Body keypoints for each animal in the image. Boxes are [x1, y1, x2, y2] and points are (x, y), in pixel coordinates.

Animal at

---

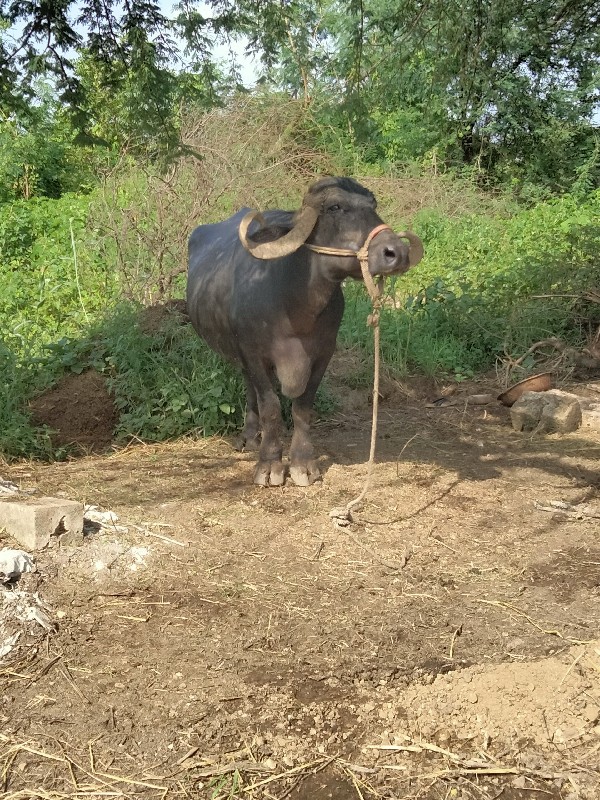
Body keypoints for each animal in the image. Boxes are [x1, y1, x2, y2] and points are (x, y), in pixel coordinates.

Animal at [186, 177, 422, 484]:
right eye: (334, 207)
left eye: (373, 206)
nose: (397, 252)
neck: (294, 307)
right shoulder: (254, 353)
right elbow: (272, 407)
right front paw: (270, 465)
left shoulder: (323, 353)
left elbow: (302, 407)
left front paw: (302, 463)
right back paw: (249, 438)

* [Brief]
From the records above, give again exactly the lines running from the line with "right elbow: (272, 407)" to the line with "right back paw: (249, 438)", inclusive.

* [Response box]
right elbow: (272, 407)
right front paw: (270, 465)
left shoulder: (323, 353)
left elbow: (302, 407)
left front paw: (302, 463)
right back paw: (249, 438)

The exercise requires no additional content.